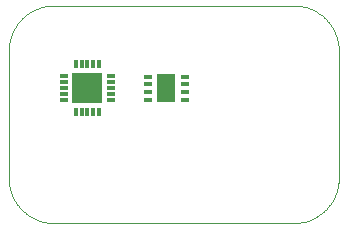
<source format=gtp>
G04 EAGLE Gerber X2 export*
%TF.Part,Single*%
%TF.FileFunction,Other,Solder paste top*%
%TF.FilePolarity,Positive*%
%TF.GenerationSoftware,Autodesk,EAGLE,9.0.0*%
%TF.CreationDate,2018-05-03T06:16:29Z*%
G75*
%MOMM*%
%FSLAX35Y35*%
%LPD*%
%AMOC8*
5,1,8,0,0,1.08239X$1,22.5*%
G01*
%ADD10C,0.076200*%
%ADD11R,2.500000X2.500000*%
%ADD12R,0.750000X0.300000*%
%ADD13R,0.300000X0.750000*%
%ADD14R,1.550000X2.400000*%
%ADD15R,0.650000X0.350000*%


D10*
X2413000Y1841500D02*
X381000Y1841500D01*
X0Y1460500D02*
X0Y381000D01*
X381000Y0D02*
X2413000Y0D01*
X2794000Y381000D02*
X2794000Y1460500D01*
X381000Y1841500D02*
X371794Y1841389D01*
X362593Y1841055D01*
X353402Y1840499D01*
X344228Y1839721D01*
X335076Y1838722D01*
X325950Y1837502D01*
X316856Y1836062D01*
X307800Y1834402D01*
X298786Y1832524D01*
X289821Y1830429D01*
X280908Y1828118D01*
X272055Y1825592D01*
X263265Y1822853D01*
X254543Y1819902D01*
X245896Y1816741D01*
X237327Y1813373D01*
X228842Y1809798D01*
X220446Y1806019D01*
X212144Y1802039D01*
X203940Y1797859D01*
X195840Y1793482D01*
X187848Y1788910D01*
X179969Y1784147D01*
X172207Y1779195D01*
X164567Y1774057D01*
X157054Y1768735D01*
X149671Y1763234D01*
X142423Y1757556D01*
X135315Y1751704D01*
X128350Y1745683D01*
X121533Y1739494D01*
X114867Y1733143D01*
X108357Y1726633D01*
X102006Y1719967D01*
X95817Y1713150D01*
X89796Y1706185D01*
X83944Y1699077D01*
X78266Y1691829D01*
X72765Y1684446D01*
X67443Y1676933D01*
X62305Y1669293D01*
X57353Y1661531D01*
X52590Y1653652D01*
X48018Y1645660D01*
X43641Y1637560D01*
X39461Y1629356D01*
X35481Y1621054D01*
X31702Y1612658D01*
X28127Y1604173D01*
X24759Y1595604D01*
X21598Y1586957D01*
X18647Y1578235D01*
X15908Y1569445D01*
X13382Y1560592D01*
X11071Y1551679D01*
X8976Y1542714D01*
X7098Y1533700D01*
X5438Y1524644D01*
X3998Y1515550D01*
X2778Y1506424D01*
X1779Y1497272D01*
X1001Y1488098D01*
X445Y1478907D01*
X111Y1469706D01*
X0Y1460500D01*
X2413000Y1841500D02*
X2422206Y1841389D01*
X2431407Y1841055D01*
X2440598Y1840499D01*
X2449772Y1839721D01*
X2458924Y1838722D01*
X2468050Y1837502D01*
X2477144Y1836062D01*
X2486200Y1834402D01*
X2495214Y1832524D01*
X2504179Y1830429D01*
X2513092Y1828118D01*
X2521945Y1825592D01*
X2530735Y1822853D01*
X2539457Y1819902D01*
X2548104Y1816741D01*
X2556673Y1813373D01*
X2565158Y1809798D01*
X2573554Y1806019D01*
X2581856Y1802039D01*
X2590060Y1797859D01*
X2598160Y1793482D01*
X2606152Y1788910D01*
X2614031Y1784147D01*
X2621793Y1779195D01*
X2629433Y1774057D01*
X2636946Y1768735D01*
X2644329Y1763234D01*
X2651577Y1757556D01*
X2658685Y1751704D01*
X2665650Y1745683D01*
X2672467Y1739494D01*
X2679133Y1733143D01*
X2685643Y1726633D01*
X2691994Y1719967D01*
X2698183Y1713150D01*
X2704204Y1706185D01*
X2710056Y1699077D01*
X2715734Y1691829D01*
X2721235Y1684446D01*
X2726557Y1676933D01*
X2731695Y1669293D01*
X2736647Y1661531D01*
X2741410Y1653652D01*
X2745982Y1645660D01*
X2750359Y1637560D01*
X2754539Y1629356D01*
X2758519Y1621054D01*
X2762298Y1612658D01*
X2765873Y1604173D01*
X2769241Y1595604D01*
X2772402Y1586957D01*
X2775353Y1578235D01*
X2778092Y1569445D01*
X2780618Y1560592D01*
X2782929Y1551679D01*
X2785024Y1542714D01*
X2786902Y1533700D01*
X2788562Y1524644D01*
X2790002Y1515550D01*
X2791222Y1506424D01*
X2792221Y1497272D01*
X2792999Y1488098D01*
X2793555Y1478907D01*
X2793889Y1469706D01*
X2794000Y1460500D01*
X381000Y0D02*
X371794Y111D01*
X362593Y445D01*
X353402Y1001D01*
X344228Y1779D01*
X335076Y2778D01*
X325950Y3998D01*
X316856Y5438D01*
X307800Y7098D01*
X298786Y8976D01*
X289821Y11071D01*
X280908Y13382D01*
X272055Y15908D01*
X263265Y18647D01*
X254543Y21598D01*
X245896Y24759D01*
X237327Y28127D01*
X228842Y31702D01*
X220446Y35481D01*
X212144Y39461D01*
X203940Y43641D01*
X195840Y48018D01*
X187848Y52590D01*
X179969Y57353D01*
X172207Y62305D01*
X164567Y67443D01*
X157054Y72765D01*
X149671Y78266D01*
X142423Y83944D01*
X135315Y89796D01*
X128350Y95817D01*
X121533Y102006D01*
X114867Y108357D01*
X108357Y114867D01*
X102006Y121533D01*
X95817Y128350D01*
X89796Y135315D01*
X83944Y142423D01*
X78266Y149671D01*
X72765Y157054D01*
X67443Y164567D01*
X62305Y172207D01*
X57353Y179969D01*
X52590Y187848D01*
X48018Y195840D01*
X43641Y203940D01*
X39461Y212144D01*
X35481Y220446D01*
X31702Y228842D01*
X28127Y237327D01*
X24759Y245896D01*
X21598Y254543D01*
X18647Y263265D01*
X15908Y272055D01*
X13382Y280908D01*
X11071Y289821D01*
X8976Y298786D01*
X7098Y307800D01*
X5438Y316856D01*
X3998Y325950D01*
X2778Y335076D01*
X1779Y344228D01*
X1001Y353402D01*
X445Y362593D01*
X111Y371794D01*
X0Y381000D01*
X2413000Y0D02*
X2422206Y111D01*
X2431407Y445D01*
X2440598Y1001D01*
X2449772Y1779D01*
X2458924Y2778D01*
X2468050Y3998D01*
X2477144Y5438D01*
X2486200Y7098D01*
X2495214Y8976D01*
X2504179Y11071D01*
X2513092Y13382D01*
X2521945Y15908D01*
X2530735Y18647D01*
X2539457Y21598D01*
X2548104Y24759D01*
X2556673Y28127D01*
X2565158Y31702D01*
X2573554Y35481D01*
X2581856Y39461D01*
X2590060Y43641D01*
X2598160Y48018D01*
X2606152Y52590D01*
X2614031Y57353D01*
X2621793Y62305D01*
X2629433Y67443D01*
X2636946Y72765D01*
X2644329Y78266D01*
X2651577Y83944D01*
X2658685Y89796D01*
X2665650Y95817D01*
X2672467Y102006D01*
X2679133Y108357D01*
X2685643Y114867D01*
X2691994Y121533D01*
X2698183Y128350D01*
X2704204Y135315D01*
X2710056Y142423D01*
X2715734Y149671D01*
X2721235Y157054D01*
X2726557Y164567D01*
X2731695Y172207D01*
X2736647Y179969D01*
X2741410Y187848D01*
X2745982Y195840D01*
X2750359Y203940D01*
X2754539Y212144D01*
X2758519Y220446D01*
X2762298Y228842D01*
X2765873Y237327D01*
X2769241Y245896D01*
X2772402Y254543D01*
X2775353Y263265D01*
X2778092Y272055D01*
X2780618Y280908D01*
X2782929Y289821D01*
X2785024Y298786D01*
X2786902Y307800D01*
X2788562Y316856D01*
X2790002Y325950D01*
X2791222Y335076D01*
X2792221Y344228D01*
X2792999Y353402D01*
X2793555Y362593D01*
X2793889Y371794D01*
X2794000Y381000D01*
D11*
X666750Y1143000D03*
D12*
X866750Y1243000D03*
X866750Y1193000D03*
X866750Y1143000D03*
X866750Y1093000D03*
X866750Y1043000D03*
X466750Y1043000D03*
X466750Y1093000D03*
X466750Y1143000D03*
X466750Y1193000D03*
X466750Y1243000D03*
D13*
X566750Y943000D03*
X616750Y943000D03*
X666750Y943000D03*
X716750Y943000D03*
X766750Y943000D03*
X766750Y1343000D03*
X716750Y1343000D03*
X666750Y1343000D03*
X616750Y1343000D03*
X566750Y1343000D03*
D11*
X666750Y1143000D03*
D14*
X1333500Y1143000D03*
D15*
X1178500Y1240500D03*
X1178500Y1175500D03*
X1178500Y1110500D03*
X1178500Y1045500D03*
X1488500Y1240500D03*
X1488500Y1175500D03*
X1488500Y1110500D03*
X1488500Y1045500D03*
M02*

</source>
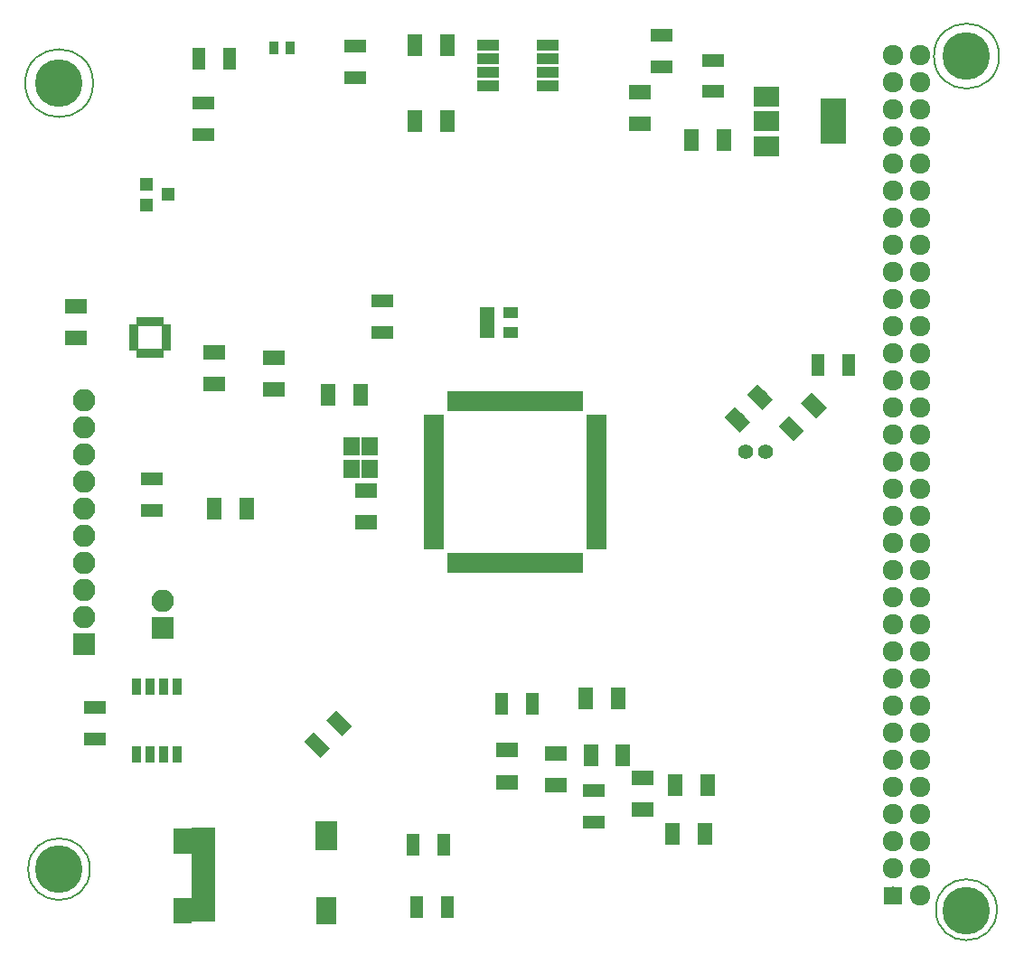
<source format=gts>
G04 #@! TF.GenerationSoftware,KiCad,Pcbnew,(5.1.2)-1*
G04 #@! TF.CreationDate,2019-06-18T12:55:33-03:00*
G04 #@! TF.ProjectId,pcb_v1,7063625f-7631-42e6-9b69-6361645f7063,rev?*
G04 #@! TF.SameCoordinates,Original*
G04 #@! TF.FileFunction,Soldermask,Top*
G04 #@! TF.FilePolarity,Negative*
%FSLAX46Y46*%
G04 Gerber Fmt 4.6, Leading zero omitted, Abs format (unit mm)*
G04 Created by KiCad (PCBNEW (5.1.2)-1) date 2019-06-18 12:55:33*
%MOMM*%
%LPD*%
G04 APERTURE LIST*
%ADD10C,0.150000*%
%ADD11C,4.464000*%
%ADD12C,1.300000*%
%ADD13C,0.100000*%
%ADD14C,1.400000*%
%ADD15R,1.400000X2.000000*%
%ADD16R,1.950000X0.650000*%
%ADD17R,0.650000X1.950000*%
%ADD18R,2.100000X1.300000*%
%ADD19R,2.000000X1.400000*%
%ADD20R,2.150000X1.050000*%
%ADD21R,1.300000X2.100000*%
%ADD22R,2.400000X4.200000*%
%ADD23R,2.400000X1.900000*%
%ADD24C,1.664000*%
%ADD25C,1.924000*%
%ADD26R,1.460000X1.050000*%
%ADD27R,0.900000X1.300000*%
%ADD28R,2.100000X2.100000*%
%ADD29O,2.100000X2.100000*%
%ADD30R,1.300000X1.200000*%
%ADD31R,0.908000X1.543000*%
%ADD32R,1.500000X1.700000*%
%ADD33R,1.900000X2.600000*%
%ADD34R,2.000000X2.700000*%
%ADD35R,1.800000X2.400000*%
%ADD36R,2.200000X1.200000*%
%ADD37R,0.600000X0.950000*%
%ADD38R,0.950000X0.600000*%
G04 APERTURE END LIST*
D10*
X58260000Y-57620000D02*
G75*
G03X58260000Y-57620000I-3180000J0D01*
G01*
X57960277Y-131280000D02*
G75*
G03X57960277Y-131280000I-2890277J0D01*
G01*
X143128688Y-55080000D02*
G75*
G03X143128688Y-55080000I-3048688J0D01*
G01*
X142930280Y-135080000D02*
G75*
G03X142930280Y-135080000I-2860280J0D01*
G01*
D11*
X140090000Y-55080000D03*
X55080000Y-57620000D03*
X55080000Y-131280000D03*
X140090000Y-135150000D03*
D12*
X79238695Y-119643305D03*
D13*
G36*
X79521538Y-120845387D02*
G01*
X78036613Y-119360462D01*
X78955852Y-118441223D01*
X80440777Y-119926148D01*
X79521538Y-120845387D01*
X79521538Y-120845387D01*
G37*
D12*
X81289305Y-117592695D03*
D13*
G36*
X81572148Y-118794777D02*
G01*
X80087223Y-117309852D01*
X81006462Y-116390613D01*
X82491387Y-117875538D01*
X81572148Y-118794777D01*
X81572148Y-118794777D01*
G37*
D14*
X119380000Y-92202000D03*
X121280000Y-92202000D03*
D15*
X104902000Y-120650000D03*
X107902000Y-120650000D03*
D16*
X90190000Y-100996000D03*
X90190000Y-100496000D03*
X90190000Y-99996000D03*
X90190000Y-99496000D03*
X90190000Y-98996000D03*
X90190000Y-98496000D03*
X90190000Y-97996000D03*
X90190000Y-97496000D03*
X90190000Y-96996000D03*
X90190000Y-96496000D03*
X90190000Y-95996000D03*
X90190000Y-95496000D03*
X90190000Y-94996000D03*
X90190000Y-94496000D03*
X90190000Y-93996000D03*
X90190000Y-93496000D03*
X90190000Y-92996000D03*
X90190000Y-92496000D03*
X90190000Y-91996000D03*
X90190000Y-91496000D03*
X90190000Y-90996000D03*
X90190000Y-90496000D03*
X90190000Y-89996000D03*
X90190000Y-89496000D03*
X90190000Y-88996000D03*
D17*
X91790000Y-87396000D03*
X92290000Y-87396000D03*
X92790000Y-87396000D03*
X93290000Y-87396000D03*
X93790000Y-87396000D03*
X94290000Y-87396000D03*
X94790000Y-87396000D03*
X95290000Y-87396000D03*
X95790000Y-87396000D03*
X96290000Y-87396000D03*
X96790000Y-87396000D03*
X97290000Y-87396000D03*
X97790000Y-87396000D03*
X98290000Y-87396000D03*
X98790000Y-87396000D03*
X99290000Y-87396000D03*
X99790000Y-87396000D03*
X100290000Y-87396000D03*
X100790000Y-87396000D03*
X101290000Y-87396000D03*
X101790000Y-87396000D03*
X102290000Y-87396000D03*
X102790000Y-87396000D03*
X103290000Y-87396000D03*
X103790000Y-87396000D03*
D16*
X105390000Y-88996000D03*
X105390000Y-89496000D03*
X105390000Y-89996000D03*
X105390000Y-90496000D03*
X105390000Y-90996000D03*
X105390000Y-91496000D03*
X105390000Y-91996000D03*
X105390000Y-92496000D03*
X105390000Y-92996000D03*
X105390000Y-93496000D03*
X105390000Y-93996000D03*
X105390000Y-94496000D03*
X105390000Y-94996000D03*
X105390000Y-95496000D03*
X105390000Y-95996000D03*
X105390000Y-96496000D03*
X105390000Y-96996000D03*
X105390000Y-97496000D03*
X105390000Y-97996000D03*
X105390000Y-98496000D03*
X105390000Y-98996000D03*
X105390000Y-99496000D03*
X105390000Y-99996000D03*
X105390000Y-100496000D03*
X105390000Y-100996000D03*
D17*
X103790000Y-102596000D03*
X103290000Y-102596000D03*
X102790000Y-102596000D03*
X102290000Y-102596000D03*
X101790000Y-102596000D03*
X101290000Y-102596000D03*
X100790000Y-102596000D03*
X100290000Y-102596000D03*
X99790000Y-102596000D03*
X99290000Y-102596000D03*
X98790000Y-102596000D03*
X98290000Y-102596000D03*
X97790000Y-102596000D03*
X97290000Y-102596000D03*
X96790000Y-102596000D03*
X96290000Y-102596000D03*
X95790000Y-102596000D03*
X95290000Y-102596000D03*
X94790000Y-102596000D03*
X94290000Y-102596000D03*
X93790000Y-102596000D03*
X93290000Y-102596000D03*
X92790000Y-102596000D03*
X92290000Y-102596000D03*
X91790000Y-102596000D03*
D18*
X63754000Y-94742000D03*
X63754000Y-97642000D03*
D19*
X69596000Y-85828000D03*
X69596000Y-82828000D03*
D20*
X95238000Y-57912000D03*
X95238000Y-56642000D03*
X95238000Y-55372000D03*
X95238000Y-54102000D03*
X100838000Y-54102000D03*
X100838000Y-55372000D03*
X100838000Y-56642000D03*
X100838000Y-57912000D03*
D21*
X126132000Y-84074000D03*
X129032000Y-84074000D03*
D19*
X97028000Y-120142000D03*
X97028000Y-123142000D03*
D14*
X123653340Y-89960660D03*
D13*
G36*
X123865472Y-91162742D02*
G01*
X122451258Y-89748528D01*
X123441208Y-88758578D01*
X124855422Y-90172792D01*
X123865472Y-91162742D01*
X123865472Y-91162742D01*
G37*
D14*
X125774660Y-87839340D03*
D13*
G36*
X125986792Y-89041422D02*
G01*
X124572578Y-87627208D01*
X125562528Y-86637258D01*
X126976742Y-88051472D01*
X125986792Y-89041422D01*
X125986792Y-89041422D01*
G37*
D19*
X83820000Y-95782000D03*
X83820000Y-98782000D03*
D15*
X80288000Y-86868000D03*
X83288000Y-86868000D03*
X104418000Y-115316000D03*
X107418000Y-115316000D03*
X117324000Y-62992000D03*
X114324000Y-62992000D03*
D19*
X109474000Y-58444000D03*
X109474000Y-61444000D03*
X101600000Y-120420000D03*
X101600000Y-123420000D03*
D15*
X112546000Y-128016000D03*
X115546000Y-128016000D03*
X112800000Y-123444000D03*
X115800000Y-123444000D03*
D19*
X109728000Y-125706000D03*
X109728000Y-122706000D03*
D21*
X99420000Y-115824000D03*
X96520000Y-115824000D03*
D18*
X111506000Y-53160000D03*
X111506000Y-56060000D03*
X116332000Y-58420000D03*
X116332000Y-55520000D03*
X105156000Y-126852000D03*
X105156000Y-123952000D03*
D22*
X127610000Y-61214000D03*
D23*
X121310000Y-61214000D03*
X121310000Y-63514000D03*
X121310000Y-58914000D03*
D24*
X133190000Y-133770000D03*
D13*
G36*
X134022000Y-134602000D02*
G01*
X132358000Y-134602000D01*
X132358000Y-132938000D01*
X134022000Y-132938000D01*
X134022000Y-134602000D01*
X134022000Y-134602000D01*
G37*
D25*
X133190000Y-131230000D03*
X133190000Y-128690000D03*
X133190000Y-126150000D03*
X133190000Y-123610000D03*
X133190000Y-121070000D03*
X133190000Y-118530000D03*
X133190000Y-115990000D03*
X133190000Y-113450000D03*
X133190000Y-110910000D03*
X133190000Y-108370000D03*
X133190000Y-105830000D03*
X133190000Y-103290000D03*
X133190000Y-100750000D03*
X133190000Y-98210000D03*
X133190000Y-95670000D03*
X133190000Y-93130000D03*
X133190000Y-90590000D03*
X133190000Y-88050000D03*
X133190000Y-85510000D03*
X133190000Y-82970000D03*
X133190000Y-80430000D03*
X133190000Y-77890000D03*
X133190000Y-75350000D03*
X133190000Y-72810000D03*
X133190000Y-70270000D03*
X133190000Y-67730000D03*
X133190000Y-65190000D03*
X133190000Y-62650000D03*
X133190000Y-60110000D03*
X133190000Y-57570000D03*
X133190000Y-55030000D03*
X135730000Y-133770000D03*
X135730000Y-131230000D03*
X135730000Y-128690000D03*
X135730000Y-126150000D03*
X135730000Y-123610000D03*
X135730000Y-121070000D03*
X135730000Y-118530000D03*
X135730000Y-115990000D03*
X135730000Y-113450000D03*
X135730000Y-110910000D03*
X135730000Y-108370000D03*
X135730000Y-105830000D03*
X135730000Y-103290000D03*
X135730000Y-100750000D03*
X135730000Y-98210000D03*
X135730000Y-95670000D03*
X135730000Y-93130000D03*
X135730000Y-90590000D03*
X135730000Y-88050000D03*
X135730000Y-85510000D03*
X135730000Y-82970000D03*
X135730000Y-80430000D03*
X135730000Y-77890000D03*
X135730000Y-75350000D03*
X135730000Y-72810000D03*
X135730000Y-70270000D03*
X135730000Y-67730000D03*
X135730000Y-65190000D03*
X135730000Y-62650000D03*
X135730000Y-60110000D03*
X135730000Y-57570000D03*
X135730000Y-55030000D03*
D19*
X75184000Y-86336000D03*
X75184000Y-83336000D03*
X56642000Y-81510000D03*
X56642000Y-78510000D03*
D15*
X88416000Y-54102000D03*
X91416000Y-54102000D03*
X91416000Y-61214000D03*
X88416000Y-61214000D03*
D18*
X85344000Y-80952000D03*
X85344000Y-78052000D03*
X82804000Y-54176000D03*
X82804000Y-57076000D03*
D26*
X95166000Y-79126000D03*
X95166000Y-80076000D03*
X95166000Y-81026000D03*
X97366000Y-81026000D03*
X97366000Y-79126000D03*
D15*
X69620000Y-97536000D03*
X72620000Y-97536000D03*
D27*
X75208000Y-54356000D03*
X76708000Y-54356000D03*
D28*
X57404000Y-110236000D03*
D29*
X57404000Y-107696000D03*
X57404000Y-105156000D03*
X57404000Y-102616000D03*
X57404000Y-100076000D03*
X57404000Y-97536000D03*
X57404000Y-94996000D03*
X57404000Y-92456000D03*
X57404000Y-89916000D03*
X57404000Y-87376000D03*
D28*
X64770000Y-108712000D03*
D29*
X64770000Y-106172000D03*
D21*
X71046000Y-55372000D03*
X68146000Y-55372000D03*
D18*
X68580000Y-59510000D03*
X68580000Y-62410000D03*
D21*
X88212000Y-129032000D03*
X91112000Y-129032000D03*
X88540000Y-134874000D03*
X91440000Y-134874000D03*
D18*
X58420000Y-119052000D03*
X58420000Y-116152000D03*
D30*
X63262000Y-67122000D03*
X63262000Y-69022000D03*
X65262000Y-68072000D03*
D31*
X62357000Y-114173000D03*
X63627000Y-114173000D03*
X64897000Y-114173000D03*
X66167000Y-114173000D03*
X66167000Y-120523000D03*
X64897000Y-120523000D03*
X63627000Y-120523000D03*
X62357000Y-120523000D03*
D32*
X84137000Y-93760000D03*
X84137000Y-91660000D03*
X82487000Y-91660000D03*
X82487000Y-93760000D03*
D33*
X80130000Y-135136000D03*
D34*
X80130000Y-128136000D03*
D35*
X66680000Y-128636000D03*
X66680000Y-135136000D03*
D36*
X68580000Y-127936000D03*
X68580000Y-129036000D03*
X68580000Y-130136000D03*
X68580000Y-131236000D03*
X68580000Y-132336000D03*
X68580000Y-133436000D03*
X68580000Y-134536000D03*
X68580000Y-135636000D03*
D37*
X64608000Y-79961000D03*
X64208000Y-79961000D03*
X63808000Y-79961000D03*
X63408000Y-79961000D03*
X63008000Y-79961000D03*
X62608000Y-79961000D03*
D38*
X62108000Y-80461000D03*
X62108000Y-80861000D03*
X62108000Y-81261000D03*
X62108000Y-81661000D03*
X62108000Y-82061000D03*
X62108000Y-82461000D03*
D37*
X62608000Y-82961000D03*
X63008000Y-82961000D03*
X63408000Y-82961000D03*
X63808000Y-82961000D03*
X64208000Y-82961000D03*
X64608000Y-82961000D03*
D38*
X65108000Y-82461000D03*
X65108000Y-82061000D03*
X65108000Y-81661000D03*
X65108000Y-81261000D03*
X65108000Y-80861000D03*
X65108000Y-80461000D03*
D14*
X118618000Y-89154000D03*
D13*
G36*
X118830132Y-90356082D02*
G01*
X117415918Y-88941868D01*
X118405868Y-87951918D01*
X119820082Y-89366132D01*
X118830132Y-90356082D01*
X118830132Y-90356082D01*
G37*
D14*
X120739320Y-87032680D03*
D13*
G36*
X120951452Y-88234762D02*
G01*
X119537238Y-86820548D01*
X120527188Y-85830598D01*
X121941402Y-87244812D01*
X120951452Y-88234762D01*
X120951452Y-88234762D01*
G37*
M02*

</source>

(Work to complete) Output exactly one stretch of the listing: from the line containing "X371794Y111D01*" through the line containing "X128350Y95817D01*", both end lines included.

(Your response)
X371794Y111D01*
X362593Y445D01*
X353402Y1001D01*
X344228Y1779D01*
X335076Y2778D01*
X325950Y3998D01*
X316856Y5438D01*
X307800Y7098D01*
X298786Y8976D01*
X289821Y11071D01*
X280908Y13382D01*
X272055Y15908D01*
X263265Y18647D01*
X254543Y21598D01*
X245896Y24759D01*
X237327Y28127D01*
X228842Y31702D01*
X220446Y35481D01*
X212144Y39461D01*
X203940Y43641D01*
X195840Y48018D01*
X187848Y52590D01*
X179969Y57353D01*
X172207Y62305D01*
X164567Y67443D01*
X157054Y72765D01*
X149671Y78266D01*
X142423Y83944D01*
X135315Y89796D01*
X128350Y95817D01*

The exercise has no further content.